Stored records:
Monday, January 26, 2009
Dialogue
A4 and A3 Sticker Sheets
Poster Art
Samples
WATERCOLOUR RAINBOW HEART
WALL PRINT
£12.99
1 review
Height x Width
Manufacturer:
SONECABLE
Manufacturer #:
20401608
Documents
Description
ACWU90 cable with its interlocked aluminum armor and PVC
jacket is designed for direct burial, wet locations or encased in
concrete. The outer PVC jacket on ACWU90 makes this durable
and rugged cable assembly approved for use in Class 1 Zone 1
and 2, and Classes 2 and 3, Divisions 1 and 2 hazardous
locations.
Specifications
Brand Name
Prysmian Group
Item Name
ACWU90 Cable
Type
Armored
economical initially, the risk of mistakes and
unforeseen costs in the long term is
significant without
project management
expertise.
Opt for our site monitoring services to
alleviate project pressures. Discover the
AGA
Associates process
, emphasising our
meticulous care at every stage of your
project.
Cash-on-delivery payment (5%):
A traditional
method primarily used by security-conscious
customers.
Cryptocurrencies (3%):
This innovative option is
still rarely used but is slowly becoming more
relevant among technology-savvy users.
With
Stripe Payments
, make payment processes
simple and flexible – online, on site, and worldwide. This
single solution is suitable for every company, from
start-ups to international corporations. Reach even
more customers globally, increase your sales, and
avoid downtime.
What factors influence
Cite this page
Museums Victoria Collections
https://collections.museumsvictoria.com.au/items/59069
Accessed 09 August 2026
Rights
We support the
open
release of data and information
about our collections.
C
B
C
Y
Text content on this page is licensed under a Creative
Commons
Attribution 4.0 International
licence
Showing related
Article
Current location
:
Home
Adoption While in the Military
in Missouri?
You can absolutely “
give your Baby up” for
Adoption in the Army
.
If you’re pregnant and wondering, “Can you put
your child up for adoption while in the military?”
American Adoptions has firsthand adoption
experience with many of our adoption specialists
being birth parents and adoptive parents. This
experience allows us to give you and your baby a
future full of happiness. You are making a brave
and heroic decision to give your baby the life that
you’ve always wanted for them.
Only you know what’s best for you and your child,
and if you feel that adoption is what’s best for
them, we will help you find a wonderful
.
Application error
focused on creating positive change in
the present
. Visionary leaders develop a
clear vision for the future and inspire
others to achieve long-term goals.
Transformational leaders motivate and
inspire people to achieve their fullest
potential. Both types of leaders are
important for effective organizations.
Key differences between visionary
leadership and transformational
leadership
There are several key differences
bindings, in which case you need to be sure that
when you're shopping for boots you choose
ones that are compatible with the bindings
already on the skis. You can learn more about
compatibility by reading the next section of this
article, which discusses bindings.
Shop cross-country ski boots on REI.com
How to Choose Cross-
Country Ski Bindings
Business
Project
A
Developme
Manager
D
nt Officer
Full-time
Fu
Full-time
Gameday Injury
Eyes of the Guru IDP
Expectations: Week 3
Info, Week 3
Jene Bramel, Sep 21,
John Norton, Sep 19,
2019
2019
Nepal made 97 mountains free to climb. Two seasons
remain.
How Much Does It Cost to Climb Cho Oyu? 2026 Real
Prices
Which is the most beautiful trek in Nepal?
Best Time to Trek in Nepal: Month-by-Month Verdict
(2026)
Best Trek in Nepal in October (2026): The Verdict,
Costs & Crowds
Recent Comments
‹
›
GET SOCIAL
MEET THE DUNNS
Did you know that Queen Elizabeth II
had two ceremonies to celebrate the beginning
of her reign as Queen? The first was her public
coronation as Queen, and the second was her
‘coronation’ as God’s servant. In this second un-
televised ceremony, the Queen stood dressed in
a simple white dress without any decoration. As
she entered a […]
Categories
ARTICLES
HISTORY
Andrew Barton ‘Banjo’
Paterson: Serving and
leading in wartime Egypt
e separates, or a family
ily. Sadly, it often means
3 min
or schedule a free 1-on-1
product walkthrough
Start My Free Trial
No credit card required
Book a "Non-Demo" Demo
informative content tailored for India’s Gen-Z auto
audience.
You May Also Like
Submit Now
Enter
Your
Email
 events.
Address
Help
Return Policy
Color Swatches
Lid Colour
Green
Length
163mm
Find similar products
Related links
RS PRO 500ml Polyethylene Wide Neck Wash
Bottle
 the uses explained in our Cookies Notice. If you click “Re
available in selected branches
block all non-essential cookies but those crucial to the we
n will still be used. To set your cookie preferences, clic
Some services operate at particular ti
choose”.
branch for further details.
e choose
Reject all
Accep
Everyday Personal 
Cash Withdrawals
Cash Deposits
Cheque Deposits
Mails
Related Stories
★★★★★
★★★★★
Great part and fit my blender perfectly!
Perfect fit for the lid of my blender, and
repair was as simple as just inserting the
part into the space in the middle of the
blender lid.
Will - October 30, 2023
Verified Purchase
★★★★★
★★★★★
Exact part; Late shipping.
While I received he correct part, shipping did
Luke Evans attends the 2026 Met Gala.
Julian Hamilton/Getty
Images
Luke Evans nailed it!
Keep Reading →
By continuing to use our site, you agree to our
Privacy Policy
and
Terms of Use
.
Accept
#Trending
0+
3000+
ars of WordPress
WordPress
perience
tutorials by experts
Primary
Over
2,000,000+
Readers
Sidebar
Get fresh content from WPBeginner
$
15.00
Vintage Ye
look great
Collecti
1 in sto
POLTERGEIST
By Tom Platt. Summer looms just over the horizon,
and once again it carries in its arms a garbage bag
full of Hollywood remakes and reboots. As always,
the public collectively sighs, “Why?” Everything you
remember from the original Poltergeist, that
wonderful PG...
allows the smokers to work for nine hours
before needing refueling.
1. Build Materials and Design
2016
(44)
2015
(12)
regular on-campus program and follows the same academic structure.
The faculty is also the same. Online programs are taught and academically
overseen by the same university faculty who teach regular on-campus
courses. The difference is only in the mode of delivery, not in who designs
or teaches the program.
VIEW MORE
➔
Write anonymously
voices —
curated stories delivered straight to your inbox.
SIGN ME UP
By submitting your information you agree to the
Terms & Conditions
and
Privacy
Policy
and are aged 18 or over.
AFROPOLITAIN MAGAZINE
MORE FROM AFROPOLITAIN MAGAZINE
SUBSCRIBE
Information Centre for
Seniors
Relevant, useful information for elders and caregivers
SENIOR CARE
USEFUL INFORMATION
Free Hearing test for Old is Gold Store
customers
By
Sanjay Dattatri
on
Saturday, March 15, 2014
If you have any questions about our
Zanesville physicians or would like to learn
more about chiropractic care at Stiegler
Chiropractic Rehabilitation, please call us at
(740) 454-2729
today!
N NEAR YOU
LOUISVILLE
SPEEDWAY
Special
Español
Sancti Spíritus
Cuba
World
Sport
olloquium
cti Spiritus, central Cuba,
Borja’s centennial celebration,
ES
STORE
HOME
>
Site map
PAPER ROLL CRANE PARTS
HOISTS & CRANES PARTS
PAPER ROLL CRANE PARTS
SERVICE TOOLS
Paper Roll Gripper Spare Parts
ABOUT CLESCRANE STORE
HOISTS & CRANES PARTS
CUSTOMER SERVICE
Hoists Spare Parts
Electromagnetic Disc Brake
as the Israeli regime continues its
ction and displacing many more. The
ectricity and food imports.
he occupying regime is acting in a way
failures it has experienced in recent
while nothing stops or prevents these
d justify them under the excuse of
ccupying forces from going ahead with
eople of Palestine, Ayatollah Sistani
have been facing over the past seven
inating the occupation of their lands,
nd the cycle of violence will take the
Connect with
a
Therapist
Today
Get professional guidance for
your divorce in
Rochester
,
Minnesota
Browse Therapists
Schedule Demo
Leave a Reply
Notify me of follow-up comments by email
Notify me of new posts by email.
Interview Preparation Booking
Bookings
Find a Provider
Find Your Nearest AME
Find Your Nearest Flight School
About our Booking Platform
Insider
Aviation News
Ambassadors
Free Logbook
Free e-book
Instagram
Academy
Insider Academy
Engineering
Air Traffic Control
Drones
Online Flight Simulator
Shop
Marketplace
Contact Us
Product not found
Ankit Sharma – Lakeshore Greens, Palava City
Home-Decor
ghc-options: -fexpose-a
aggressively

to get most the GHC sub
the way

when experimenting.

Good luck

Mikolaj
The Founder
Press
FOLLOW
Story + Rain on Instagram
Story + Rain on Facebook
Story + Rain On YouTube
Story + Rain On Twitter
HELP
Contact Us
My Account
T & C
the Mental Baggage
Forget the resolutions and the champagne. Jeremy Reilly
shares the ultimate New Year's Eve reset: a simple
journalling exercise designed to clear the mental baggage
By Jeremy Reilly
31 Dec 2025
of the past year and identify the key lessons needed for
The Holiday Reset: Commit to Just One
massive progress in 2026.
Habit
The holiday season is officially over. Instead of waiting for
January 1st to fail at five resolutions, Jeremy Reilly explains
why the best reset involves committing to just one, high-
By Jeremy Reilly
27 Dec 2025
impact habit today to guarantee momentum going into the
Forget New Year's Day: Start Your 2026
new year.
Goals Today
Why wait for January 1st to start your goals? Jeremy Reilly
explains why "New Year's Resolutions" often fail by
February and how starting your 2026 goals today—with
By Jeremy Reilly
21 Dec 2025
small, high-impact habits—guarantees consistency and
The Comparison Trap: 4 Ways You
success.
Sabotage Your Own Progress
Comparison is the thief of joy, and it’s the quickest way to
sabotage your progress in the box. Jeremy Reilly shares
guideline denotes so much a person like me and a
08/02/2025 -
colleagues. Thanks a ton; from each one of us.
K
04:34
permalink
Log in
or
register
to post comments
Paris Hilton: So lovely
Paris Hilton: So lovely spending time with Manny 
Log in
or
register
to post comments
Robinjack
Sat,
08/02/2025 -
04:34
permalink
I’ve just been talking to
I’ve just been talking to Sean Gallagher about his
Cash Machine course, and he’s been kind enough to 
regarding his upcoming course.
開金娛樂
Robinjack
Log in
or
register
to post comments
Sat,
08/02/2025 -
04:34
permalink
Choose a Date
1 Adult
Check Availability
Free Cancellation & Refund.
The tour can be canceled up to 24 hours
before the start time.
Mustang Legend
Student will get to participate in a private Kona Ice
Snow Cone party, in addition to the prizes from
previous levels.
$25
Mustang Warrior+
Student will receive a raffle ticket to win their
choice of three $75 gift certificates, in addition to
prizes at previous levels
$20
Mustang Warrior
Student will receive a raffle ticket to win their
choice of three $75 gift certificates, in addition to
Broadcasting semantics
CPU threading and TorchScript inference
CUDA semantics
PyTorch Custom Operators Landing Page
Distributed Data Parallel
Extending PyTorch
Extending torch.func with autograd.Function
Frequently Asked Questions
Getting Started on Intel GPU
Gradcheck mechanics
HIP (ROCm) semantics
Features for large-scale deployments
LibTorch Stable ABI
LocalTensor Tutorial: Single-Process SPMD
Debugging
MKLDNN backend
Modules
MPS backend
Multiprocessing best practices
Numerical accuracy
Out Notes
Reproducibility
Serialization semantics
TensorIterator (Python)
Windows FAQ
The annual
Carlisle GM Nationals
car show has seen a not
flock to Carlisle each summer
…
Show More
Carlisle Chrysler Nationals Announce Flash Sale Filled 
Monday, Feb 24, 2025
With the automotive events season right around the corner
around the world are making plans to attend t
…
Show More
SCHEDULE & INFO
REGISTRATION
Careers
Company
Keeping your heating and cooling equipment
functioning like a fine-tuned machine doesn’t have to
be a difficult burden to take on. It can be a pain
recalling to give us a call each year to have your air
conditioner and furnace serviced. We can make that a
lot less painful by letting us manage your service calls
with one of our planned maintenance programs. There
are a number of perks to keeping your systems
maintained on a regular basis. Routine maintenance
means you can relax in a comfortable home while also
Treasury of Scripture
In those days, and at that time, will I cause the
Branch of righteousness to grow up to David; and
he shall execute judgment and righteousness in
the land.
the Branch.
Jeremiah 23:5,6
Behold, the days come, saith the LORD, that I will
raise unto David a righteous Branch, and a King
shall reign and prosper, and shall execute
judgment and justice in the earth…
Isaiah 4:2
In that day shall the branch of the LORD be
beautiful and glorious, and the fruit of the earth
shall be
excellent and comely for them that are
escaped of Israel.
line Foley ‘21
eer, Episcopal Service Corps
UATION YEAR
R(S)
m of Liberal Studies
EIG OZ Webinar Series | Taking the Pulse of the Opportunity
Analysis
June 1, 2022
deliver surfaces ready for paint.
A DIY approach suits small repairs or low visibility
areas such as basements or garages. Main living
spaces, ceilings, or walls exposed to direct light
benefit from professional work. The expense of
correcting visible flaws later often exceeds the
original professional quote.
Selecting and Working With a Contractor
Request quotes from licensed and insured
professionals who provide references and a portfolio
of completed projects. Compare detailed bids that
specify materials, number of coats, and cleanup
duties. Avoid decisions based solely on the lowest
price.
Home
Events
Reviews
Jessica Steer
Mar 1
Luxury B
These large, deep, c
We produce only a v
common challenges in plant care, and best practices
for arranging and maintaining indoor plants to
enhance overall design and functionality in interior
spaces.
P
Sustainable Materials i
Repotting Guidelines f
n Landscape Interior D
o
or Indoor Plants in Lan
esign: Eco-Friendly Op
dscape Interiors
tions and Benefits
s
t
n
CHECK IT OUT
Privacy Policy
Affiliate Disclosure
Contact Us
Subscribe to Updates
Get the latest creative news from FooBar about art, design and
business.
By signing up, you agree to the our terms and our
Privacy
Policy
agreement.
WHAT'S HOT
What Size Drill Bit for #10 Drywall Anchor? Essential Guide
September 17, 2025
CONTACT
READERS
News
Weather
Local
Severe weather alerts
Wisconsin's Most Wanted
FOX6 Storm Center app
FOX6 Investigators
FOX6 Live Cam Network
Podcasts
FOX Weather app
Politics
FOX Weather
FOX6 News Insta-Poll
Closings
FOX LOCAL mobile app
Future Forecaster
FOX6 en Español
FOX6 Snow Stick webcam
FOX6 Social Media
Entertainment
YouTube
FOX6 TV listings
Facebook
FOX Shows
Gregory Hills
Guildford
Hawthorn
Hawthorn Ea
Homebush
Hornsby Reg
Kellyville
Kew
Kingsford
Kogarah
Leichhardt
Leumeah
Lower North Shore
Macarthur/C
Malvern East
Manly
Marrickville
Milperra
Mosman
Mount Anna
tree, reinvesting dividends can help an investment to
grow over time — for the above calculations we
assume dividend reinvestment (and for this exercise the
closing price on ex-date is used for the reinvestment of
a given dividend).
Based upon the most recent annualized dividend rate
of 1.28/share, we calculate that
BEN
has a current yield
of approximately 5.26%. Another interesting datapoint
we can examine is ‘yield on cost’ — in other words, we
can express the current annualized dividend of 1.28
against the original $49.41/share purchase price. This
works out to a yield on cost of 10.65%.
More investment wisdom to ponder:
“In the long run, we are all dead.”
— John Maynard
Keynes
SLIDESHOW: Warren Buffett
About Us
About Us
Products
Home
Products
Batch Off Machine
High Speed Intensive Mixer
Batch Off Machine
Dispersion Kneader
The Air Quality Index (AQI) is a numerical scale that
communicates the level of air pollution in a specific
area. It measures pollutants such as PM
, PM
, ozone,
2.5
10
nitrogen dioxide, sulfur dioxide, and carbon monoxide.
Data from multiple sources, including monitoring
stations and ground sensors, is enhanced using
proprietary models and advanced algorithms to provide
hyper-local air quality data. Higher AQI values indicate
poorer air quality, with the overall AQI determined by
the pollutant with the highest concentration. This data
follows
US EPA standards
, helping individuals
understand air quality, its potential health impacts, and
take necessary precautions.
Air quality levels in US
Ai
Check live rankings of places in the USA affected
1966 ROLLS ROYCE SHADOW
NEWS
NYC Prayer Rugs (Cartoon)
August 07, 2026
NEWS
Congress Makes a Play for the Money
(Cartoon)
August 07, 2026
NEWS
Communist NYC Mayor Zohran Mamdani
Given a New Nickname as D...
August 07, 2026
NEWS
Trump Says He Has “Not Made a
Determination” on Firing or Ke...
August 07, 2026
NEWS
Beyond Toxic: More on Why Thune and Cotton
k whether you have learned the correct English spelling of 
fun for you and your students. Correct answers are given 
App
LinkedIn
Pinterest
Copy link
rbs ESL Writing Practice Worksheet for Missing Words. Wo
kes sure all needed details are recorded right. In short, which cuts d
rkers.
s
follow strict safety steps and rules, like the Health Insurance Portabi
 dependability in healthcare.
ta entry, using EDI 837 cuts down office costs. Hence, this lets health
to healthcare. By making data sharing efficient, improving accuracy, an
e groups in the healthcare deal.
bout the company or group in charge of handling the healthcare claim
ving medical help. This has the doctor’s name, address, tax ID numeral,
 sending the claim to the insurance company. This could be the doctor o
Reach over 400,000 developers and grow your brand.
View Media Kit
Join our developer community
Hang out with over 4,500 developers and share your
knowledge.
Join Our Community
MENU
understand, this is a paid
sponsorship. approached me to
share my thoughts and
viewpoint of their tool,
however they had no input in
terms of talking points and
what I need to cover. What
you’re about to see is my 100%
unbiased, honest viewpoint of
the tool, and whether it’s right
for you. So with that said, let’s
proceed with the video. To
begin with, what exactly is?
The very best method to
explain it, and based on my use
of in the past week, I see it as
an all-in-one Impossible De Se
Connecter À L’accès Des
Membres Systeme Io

● TASK STATEMENT
Among the entries above, the line containing "relevant among technology-savvy users.", the line containing "Info, Week 3", and all lines between them are to be restated word for word; nothing else belongs in the reply.

● ANSWER BELOW
relevant among technology-savvy users.
With
Stripe Payments
, make payment processes
simple and flexible – online, on site, and worldwide. This
single solution is suitable for every company, from
start-ups to international corporations. Reach even
more customers globally, increase your sales, and
avoid downtime.
What factors influence
Cite this page
Museums Victoria Collections
https://collections.museumsvictoria.com.au/items/59069
Accessed 09 August 2026
Rights
We support the
open
release of data and information
about our collections.
C
B
C
Y
Text content on this page is licensed under a Creative
Commons
Attribution 4.0 International
licence
Showing related
Article
Current location
:
Home
Adoption While in the Military
in Missouri?
You can absolutely “
give your Baby up” for
Adoption in the Army
.
If you’re pregnant and wondering, “Can you put
your child up for adoption while in the military?”
American Adoptions has firsthand adoption
experience with many of our adoption specialists
being birth parents and adoptive parents. This
experience allows us to give you and your baby a
future full of happiness. You are making a brave
and heroic decision to give your baby the life that
you’ve always wanted for them.
Only you know what’s best for you and your child,
and if you feel that adoption is what’s best for
them, we will help you find a wonderful
.
Application error
focused on creating positive change in
the present
. Visionary leaders develop a
clear vision for the future and inspire
others to achieve long-term goals.
Transformational leaders motivate and
inspire people to achieve their fullest
potential. Both types of leaders are
important for effective organizations.
Key differences between visionary
leadership and transformational
leadership
There are several key differences
bindings, in which case you need to be sure that
when you're shopping for boots you choose
ones that are compatible with the bindings
already on the skis. You can learn more about
compatibility by reading the next section of this
article, which discusses bindings.
Shop cross-country ski boots on REI.com
How to Choose Cross-
Country Ski Bindings
Business
Project
A
Developme
Manager
D
nt Officer
Full-time
Fu
Full-time
Gameday Injury
Eyes of the Guru IDP
Expectations: Week 3
Info, Week 3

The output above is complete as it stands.